Et Molly secoua la tête en souriant.
- Et oui, nous sommes utilisés à des fins politiques, parfois, souvent, même si notre éthique nous interdit de nous servir trop de notre don, il a une puissance que beaucoup convoitent, et craignent. Nous pouvons faire tourner cours une négociation, ou au contraire permettre à une négociation mal partie de se concrétiser.
Comment expliquer cela simplement.
- Tiens prends l’exemple de deux paysans. Ceux-ci n’arrivent pas à s’entendre sur à qui appartient le champ dans lequel l’âne broute. De toute façon aucun des deux ne sait à qui appartient l’âne. Les deux paysans en arrivent bientôt aux mains, et cela risque fort de finir par un meurtre. Maintenant, imagine un barde itinérant, qui était dans le coin. Que se passe-t-il ? Notre don nous permet de calmer la situation, pour qu’ils puissent y réfléchir à têtes reposées, ou tout simplement d’augmenter la tension pour provoquer l’irréparable.
Et ce serait surement ce qu’on demandera à cette pauvre petite, à un moment décider de l’émotion qu’elle doit donner à des personnes qu’elle ne connait pas.
- Instinctivement, tu projettes tes émotions. Ton chant et ta danse toute à l’heures, ont empli l’air d’une joie de vivre, et d’exister qui se ressentait jusque dans les couloirs du collégium. Vu comme cela, c’est positif nous sommes d’accord. Mais demain ? Tu deviens une femme, petit à petit, et un jour tes émotions ne seront plus « que » joie, ou bonheur, tu connaitras des peines. Je ne te le souhaite pas ! Loin de moi cette idée. Mais il faudra alors que tu apprennes à te contrôler.
Molly prit une profonde inspiration, et posa Kis’trach entre elle et Tal.
-Désolé mon ami murmura-t-elle puis regardant Tal elle reprit Regarde bien le furet
Molly se mit à fredonner, doucement sans monter la voix.

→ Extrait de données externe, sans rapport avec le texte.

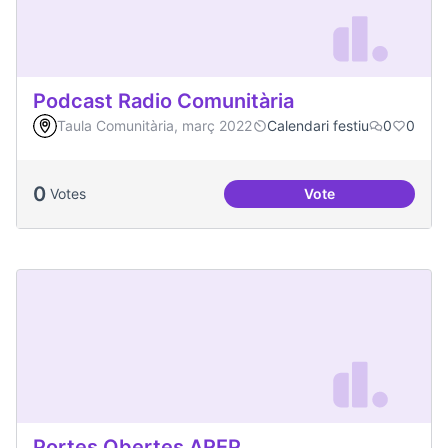
Podcast Radio Comunitària
Taula Comunitària, març 2022
Calendari festiu
0
0
0
Votes
Vote
Podcast Radio Com
Portes Obertes AREP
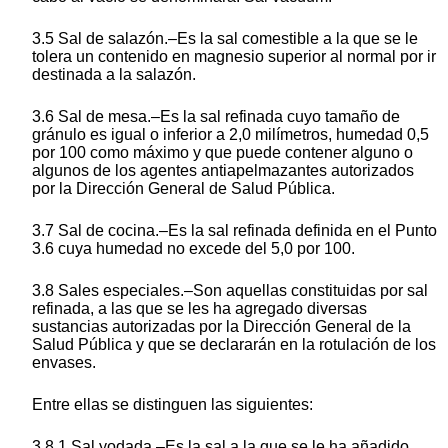
3.5 Sal de salazón.–Es la sal comestible a la que se le
tolera un contenido en magnesio superior al normal por ir
destinada a la salazón.
3.6 Sal de mesa.–Es la sal refinada cuyo tamaño de
gránulo es igual o inferior a 2,0 milímetros, humedad 0,5
por 100 como máximo y que puede contener alguno o
algunos de los agentes antiapelmazantes autorizados
por la Dirección General de Salud Pública.
3.7 Sal de cocina.–Es la sal refinada definida en el Punto
3.6 cuya humedad no excede del 5,0 por 100.
3.8 Sales especiales.–Son aquellas constituidas por sal
refinada, a las que se les ha agregado diversas
sustancias autorizadas por la Dirección General de la
Salud Pública y que se declararán en la rotulación de los
envases.
Entre ellas se distinguen las siguientes:
3.8.1 Sal yodada.–Es la sal a la que se le ha añadido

Son mezzo puissant ne nécessitait de toute façon pas de beugler pour envahir l’espace. Sa voix était partout, et pourtant semblait dirigeait vers le furet qui ne bougeait pas, a moitié endormi.
Puis la voix changea, non pas la voix, l’aura de Molly. Son fredonnement devenait plus inquiétant, plus lourd, plus menaçant. Le ton n’avait pas changé, mais la façon dont elle l’utilisait n’était pas la même. Elle modulait son aura plus que sa voix, et le Furet se mit à remuer, frénétiquement, cherchant un endroit où se cacher, semblant perdu, désemparé.
Cela ne dura pas, l’aura changea de nouveau, plus proche de celle dégagée par Tal, il en ressortait un sentiment de plénitude, comme si la nature elle-même avait composés le son, Kis’trach bailla, s’étira le dos comme s’il sortait d’un mauvais rêve, et braqua ses yeux pleins d’amour sur sa maîtresse qui arrêta la chanson
::Pas gentil, pas aimé
::Désolé Kiki je devais lui montrer.
- Ne t’inquiète pas pour Kis’trach, il a accepté depuis longtemps d’être en partie un déversoir de mes émotions, c’est même de son fait à lui. Lorsqu’il me sent énervée, il vient me voir pour que je puisse me recentrer et régler le problème sans être submergée par mes propres émotions. Et il me le fera payer cette nuit en me mordillant les doigts de pied pendant que je dors. Quant à ton don… Tu dois te servir de tes émotions, de ce que tu connais-toi, tu peux difficilement projeter quelque chose que tu n’as jamais vécue. Pour l’instant tu connais la joie de vivre, tu vis dans l’instant présent, et tu projettes, ce que tu connais, maintenant, ce que tu vis maintenant. Plus tard, tu apprendras à projeter des sentiments que t’apportent des souvenirs, des choses parfois douloureuses, triste, gênante, et j’en passe.
Le cours semblait magistrale pour une jeune femme qu’elle rencontrait à peine, alors Molly lui sourit, de son plus grand sourire en plissant des yeux,
- Je ne veux pas t’effrayer Tal, je suis désolée si c’est le cas. Tu as un don, un don puissant, et naturel. Comparé à d’autres bardes il te faudra très peu d’effort pour le déployer, tu me l’as montré tout à l’heure, malgré toi, mais tu me l’as montré. Il était de mon rôle d’ainée, de venir m’entretenir avec toi, et je serai prête à répondre à toutes tes questions.